For the present situation, one might consider moving to a surface mount regulator that offers better power handling capability (by using the circuit board as a heat sink) or it may be worth looking into adding a power resistor (or zener diode) before the regulator to drop some most of the voltage outside the regulator package, easing the load on it. Or better yet, seeing if there's a way to build your circuit without the lossy linear regulator stage.
— AFTERWORD —
We have covered the basics of understanding power dissipation in a few simple, dc circuits.
The principles that we have gone over are quite general, and can be used to help understand power consumption in most types of passive elements and even most types of integrated circuits.
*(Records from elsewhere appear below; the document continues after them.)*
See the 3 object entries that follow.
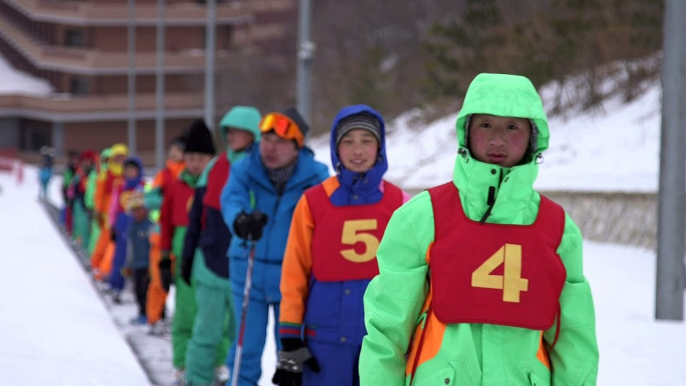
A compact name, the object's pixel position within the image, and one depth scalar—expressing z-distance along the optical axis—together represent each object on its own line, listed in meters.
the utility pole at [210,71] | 24.53
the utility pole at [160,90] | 35.22
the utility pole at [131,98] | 45.02
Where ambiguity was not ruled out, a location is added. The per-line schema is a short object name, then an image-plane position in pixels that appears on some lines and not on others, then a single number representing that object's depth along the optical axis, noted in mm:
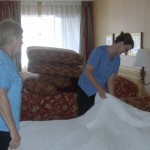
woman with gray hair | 1427
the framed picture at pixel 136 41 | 3481
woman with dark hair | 2636
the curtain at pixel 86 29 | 5895
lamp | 3077
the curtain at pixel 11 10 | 5633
There are real limitations, however, and one could spend a lifetime learning the nuances of power consumption, particularly at lower currents or high frequencies where small losses that we have neglected become important.
In ac circuits, many things behave very differently, but the power rule still holds in most circumstances: P(t) = I(t) × V(t) for time-varying current and voltage. And, not all regulators are all that lossy: Switching power supplies can convert (for example) 9 V dc to 5 V dc with 90% or higher efficiency-- meaning that with good design, it may only take about 0.6 A at 9 V to produce 5 V at 1 A. But that's a story for another time.